Quelles sont les pistes d'adaptation au sein du GAEC des Fargues ?
- Contre la sécheresse, le GAEC des Fargues adapte sa stratégie de pâturage. Désormais, le pâturage ras n'est plus réalisé durant les étés secs, donc la rotation entre les bandes de pâturage tournant dynamique se fait plus vite. De plus, André Delpech utilise depuis peu deux lieux de pâturage supplémentaires, extérieurs à l'exploitation : un éco-musée et un terrain municipal proche, pour pallier au manque de production des prairies. En outre, les prairies sèches sont sur-semées en fin d'été pour les faire repartir.
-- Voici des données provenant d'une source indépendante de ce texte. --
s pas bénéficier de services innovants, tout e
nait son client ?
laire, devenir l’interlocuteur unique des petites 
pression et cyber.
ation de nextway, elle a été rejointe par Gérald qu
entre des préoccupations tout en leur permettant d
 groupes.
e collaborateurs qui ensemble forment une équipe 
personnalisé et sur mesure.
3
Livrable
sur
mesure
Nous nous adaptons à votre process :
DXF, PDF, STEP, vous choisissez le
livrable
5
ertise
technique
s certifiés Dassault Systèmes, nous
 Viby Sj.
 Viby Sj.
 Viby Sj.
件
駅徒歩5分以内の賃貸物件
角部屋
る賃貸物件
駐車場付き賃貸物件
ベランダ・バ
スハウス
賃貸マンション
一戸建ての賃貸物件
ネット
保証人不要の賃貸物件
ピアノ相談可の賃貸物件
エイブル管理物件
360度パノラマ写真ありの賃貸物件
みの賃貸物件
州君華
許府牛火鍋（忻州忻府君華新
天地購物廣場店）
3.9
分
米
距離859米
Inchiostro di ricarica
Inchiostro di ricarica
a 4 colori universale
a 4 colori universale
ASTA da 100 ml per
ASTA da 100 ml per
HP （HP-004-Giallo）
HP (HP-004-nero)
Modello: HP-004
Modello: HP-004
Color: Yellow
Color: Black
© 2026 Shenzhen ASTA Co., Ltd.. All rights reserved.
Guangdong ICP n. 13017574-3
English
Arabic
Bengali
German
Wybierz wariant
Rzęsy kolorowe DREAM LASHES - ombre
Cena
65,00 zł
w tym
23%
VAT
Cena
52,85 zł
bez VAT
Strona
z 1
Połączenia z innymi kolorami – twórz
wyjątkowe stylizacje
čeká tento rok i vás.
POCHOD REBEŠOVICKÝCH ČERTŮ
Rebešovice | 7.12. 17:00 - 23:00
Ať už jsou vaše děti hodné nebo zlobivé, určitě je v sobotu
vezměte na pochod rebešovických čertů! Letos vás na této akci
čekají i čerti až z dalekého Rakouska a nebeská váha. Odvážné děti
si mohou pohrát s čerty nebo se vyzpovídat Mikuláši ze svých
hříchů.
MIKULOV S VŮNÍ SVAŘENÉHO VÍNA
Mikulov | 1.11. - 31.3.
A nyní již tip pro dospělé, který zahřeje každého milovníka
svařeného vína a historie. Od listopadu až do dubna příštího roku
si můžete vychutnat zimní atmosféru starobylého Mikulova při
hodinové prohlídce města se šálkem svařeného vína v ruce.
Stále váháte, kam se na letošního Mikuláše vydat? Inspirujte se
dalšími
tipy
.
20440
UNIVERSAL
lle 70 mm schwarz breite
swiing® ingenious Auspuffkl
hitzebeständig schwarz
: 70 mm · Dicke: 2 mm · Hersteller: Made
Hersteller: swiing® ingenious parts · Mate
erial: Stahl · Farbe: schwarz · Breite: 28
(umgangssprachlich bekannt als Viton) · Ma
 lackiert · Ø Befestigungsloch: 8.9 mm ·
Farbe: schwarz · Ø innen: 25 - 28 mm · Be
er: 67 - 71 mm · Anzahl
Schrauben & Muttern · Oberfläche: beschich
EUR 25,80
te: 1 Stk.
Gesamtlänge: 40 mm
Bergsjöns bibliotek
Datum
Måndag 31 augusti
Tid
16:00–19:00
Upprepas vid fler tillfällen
- Contre les fortes températures, l'exploitation a la chance de comprendre de grands espaces de parcours boisés, qui fournissent de l'ombre aux brebis durant l'été. De plus, la hausse des températures se caractérise par des automnes plus tardifs et des printemps plus précoces, donc les dates de pâturage et d'agnelage sont adaptées : les brebis restent plus longtemps à l'extérieur (pour valoriser l'herbe précoce au printemps, et tardive à l'automne) et les agnelages sont plus rapprochés.
Pour aller plus loin :
Cette approche climatique a été possible grâce aux résultats du projet LIFE+ AgriAdapt : https://agriadapt.eu/objetives/?lang=fr. Ce projet a pour objectif d'évaluer la vulnérabilité des principales productions agricoles face au dérèglement climatique et aussi de proposer des plans d'adaptation durables pour accroitre la résilience des systèmes agricoles.
A l'issue de ce programme européen, une plateforme web (AWA) a été conçu pour valoriser les principaux résultats du suivi des 120 fermes pilotes. Cette plateforme permet donc d'accéder à de nombreux autres indicateurs (observations, projections, indicateurs agro-climatiques) par une entrée cartographique pour différentes localités géographiques en France comme en Europe. Et de proposer des mesures d'adaptation durables envisageables à l'échelle des exploitations agricoles et des systèmes de productions.